— Start of Provided data —

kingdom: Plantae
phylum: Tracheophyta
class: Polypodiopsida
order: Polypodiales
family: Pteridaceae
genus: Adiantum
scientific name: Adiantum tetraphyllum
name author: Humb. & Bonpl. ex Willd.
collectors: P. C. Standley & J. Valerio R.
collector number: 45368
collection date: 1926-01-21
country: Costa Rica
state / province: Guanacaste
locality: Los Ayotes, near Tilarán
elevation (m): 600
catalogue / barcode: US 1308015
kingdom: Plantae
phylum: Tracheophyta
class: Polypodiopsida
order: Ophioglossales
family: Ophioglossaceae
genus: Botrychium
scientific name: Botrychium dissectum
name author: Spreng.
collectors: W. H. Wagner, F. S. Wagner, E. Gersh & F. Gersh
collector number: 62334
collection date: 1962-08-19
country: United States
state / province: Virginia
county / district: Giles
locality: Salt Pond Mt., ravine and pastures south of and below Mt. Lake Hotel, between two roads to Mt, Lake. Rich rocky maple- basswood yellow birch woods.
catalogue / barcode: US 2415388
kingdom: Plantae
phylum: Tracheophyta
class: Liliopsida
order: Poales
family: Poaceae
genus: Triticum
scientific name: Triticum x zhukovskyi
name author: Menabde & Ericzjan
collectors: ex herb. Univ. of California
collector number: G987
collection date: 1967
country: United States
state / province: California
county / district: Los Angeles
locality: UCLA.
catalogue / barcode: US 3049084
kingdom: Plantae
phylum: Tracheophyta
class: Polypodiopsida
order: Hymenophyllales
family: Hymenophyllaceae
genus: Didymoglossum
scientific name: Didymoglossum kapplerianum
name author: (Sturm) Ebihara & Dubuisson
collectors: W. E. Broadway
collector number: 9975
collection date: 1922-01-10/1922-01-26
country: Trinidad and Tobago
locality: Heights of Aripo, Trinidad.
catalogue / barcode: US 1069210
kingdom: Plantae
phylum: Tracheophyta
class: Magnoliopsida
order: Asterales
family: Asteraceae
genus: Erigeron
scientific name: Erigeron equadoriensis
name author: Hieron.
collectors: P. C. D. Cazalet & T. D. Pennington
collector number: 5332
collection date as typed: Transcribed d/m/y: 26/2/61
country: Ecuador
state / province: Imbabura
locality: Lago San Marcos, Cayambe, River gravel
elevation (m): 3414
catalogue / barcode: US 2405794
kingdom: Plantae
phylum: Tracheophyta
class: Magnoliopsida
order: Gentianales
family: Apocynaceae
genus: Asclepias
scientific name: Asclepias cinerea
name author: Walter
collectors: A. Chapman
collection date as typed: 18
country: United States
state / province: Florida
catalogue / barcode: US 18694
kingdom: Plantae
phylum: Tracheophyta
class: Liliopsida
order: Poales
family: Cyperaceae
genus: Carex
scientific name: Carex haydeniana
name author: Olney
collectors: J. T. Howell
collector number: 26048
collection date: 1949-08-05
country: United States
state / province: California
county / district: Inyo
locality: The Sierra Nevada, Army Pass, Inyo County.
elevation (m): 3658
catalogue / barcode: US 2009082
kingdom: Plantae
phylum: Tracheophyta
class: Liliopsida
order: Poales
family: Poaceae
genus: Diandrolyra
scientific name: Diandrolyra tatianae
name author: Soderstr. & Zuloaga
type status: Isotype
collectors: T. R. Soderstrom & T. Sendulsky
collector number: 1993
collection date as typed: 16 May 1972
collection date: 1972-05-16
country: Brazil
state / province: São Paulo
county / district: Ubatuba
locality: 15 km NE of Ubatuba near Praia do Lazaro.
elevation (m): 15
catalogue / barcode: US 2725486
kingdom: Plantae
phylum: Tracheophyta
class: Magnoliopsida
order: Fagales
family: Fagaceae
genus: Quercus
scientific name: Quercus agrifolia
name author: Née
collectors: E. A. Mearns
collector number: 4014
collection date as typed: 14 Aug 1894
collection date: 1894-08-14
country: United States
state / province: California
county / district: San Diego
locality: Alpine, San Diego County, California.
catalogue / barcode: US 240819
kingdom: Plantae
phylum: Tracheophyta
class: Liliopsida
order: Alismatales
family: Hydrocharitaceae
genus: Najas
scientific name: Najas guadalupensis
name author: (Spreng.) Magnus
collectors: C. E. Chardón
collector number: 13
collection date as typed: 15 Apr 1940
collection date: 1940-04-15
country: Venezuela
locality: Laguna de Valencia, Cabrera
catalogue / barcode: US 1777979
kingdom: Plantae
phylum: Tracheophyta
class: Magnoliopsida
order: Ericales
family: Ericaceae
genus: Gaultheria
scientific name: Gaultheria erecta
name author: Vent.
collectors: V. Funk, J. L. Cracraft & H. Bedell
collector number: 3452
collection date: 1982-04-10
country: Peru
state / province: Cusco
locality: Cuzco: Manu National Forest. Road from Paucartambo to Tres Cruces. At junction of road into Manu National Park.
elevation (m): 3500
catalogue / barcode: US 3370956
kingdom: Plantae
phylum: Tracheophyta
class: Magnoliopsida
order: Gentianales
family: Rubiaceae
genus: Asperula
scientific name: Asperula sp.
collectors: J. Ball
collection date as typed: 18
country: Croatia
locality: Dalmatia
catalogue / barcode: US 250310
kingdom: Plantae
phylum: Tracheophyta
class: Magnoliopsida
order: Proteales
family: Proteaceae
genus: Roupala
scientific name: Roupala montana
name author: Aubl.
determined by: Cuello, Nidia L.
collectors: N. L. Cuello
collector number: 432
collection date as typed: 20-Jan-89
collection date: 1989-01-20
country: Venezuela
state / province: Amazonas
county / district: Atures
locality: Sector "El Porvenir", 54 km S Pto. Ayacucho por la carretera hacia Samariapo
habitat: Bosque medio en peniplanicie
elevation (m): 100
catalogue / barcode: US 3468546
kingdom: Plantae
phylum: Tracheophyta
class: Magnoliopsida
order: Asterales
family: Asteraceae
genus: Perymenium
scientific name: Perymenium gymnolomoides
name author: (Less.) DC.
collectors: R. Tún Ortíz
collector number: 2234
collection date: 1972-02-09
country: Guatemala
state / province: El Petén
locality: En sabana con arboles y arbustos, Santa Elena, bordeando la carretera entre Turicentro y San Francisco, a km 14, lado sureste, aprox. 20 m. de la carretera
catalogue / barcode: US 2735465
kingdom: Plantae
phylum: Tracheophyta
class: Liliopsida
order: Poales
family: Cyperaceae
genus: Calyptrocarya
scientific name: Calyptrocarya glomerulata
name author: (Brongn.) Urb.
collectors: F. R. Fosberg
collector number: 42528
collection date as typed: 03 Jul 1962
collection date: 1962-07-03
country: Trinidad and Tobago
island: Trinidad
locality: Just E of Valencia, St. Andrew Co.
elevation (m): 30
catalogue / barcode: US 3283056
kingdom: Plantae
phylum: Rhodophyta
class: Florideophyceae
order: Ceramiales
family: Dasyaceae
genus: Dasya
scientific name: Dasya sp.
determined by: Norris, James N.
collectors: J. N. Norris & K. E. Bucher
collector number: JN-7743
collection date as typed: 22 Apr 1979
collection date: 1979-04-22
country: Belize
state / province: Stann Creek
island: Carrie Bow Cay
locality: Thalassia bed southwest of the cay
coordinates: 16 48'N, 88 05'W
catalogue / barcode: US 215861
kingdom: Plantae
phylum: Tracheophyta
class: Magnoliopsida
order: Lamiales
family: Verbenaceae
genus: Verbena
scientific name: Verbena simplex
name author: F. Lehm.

— End of Provided data —

▶ [Aim]: Could you quote all of the data above word for word, keeping every line unchanged?

▶ [Reply]:
kingdom: Plantae
phylum: Tracheophyta
class: Polypodiopsida
order: Polypodiales
family: Pteridaceae
genus: Adiantum
scientific name: Adiantum tetraphyllum
name author: Humb. & Bonpl. ex Willd.
collectors: P. C. Standley & J. Valerio R.
collector number: 45368
collection date: 1926-01-21
country: Costa Rica
state / province: Guanacaste
locality: Los Ayotes, near Tilarán
elevation (m): 600
catalogue / barcode: US 1308015
kingdom: Plantae
phylum: Tracheophyta
class: Polypodiopsida
order: Ophioglossales
family: Ophioglossaceae
genus: Botrychium
scientific name: Botrychium dissectum
name author: Spreng.
collectors: W. H. Wagner, F. S. Wagner, E. Gersh & F. Gersh
collector number: 62334
collection date: 1962-08-19
country: United States
state / province: Virginia
county / district: Giles
locality: Salt Pond Mt., ravine and pastures south of and below Mt. Lake Hotel, between two roads to Mt, Lake. Rich rocky maple- basswood yellow birch woods.
catalogue / barcode: US 2415388
kingdom: Plantae
phylum: Tracheophyta
class: Liliopsida
order: Poales
family: Poaceae
genus: Triticum
scientific name: Triticum x zhukovskyi
name author: Menabde & Ericzjan
collectors: ex herb. Univ. of California
collector number: G987
collection date: 1967
country: United States
state / province: California
county / district: Los Angeles
locality: UCLA.
catalogue / barcode: US 3049084
kingdom: Plantae
phylum: Tracheophyta
class: Polypodiopsida
order: Hymenophyllales
family: Hymenophyllaceae
genus: Didymoglossum
scientific name: Didymoglossum kapplerianum
name author: (Sturm) Ebihara & Dubuisson
collectors: W. E. Broadway
collector number: 9975
collection date: 1922-01-10/1922-01-26
country: Trinidad and Tobago
locality: Heights of Aripo, Trinidad.
catalogue / barcode: US 1069210
kingdom: Plantae
phylum: Tracheophyta
class: Magnoliopsida
order: Asterales
family: Asteraceae
genus: Erigeron
scientific name: Erigeron equadoriensis
name author: Hieron.
collectors: P. C. D. Cazalet & T. D. Pennington
collector number: 5332
collection date as typed: Transcribed d/m/y: 26/2/61
country: Ecuador
state / province: Imbabura
locality: Lago San Marcos, Cayambe, River gravel
elevation (m): 3414
catalogue / barcode: US 2405794
kingdom: Plantae
phylum: Tracheophyta
class: Magnoliopsida
order: Gentianales
family: Apocynaceae
genus: Asclepias
scientific name: Asclepias cinerea
name author: Walter
collectors: A. Chapman
collection date as typed: 18
country: United States
state / province: Florida
catalogue / barcode: US 18694
kingdom: Plantae
phylum: Tracheophyta
class: Liliopsida
order: Poales
family: Cyperaceae
genus: Carex
scientific name: Carex haydeniana
name author: Olney
collectors: J. T. Howell
collector number: 26048
collection date: 1949-08-05
country: United States
state / province: California
county / district: Inyo
locality: The Sierra Nevada, Army Pass, Inyo County.
elevation (m): 3658
catalogue / barcode: US 2009082
kingdom: Plantae
phylum: Tracheophyta
class: Liliopsida
order: Poales
family: Poaceae
genus: Diandrolyra
scientific name: Diandrolyra tatianae
name author: Soderstr. & Zuloaga
type status: Isotype
collectors: T. R. Soderstrom & T. Sendulsky
collector number: 1993
collection date as typed: 16 May 1972
collection date: 1972-05-16
country: Brazil
state / province: São Paulo
county / district: Ubatuba
locality: 15 km NE of Ubatuba near Praia do Lazaro.
elevation (m): 15
catalogue / barcode: US 2725486
kingdom: Plantae
phylum: Tracheophyta
class: Magnoliopsida
order: Fagales
family: Fagaceae
genus: Quercus
scientific name: Quercus agrifolia
name author: Née
collectors: E. A. Mearns
collector number: 4014
collection date as typed: 14 Aug 1894
collection date: 1894-08-14
country: United States
state / province: California
county / district: San Diego
locality: Alpine, San Diego County, California.
catalogue / barcode: US 240819
kingdom: Plantae
phylum: Tracheophyta
class: Liliopsida
order: Alismatales
family: Hydrocharitaceae
genus: Najas
scientific name: Najas guadalupensis
name author: (Spreng.) Magnus
collectors: C. E. Chardón
collector number: 13
collection date as typed: 15 Apr 1940
collection date: 1940-04-15
country: Venezuela
locality: Laguna de Valencia, Cabrera
catalogue / barcode: US 1777979
kingdom: Plantae
phylum: Tracheophyta
class: Magnoliopsida
order: Ericales
family: Ericaceae
genus: Gaultheria
scientific name: Gaultheria erecta
name author: Vent.
collectors: V. Funk, J. L. Cracraft & H. Bedell
collector number: 3452
collection date: 1982-04-10
country: Peru
state / province: Cusco
locality: Cuzco: Manu National Forest. Road from Paucartambo to Tres Cruces. At junction of road into Manu National Park.
elevation (m): 3500
catalogue / barcode: US 3370956
kingdom: Plantae
phylum: Tracheophyta
class: Magnoliopsida
order: Gentianales
family: Rubiaceae
genus: Asperula
scientific name: Asperula sp.
collectors: J. Ball
collection date as typed: 18
country: Croatia
locality: Dalmatia
catalogue / barcode: US 250310
kingdom: Plantae
phylum: Tracheophyta
class: Magnoliopsida
order: Proteales
family: Proteaceae
genus: Roupala
scientific name: Roupala montana
name author: Aubl.
determined by: Cuello, Nidia L.
collectors: N. L. Cuello
collector number: 432
collection date as typed: 20-Jan-89
collection date: 1989-01-20
country: Venezuela
state / province: Amazonas
county / district: Atures
locality: Sector "El Porvenir", 54 km S Pto. Ayacucho por la carretera hacia Samariapo
habitat: Bosque medio en peniplanicie
elevation (m): 100
catalogue / barcode: US 3468546
kingdom: Plantae
phylum: Tracheophyta
class: Magnoliopsida
order: Asterales
family: Asteraceae
genus: Perymenium
scientific name: Perymenium gymnolomoides
name author: (Less.) DC.
collectors: R. Tún Ortíz
collector number: 2234
collection date: 1972-02-09
country: Guatemala
state / province: El Petén
locality: En sabana con arboles y arbustos, Santa Elena, bordeando la carretera entre Turicentro y San Francisco, a km 14, lado sureste, aprox. 20 m. de la carretera
catalogue / barcode: US 2735465
kingdom: Plantae
phylum: Tracheophyta
class: Liliopsida
order: Poales
family: Cyperaceae
genus: Calyptrocarya
scientific name: Calyptrocarya glomerulata
name author: (Brongn.) Urb.
collectors: F. R. Fosberg
collector number: 42528
collection date as typed: 03 Jul 1962
collection date: 1962-07-03
country: Trinidad and Tobago
island: Trinidad
locality: Just E of Valencia, St. Andrew Co.
elevation (m): 30
catalogue / barcode: US 3283056
kingdom: Plantae
phylum: Rhodophyta
class: Florideophyceae
order: Ceramiales
family: Dasyaceae
genus: Dasya
scientific name: Dasya sp.
determined by: Norris, James N.
collectors: J. N. Norris & K. E. Bucher
collector number: JN-7743
collection date as typed: 22 Apr 1979
collection date: 1979-04-22
country: Belize
state / province: Stann Creek
island: Carrie Bow Cay
locality: Thalassia bed southwest of the cay
coordinates: 16 48'N, 88 05'W
catalogue / barcode: US 215861
kingdom: Plantae
phylum: Tracheophyta
class: Magnoliopsida
order: Lamiales
family: Verbenaceae
genus: Verbena
scientific name: Verbena simplex
name author: F. Lehm.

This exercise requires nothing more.